Differential equation with delta dirac as the input

Question

I have this formula: $ C \frac{dv(t)}{d(t)} + Gv(t) = K \delta(t) $ and I have to calculate $v(0^{+})$ , given the $v(0^{-})$, without using the Laplace transformation. Could someone provide some help?

Answer 1

HINT:

For $t> 0$, it is easy to see that $v(t)=Ae^{-Gt/C}$.

where $A$ is a constant that will be found by enforcing the initial condition on $v(t)$.

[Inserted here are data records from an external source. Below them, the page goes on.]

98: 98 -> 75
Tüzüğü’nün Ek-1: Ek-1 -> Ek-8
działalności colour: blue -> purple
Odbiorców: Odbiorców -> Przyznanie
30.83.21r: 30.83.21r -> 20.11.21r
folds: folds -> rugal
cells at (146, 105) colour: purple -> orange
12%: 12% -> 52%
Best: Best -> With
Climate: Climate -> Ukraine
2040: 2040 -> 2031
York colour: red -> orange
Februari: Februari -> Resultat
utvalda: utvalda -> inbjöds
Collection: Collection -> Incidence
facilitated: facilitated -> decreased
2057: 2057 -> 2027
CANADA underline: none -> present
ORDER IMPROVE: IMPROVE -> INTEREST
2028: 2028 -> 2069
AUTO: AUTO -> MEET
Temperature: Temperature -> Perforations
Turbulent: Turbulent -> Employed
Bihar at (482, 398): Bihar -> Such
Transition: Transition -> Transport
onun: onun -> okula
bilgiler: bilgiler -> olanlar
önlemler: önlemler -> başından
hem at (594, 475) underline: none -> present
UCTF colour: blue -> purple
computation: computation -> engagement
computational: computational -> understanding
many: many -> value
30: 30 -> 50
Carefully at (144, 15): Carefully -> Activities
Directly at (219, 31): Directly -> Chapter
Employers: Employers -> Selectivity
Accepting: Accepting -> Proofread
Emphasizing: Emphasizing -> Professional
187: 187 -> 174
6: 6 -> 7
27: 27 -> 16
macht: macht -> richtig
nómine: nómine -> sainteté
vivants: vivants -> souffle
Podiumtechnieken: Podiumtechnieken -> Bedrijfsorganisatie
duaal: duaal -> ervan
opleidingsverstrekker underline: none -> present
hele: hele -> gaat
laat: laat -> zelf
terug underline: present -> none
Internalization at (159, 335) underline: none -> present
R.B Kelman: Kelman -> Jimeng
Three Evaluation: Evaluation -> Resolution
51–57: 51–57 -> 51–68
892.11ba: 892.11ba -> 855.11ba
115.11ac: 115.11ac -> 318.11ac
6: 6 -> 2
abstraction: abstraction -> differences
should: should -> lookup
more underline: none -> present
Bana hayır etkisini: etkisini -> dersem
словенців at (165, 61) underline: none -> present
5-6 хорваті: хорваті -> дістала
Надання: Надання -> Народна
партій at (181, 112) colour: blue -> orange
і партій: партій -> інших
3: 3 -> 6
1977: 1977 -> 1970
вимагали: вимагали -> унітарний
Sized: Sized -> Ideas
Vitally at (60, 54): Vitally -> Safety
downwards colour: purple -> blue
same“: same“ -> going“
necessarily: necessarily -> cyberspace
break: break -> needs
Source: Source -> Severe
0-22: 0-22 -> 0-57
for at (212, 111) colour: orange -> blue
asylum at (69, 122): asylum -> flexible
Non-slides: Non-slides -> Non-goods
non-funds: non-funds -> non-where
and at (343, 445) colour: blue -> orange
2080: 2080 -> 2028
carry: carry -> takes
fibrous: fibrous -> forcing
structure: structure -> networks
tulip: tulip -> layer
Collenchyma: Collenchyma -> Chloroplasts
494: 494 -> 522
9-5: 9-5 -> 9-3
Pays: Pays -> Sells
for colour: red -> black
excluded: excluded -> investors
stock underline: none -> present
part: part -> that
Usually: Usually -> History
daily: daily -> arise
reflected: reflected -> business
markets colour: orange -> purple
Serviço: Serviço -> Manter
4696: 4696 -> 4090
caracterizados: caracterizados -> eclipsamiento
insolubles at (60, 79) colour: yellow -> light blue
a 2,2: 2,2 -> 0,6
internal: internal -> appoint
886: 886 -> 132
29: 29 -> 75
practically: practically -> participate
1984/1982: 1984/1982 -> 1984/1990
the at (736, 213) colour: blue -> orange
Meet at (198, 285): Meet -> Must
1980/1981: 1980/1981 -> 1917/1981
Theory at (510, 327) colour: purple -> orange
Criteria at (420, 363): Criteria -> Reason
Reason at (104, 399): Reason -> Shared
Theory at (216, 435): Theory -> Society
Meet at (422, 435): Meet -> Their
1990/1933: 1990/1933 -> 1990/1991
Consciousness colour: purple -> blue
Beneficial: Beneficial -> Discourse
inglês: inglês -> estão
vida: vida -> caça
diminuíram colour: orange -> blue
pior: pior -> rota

Now, note that the presence of the Dirac Delta implies theta $v'(t)$ is discontinuous at $t=0$. Formally, we can write

$$\lim_{\epsilon \to 0^+}\int_{-\epsilon}^{\epsilon}\left(Cv'(t)+Gv(t)\right)\,dt=K\lim_{\epsilon\to 0^+}\int_{-\epsilon}^{\epsilon} \delta(t) \,dt \tag1 $$

The right-hand side of $(1)$ equals $K$.

Since $v$ is continuous, the contribution from integrating $v$ vanishes as $\epsilon \to 0$.

The left-hand side is then, $Cv(0^+)-Cv(0^-)=CA-Cv(0^-)$. Now, simply solve for $A$.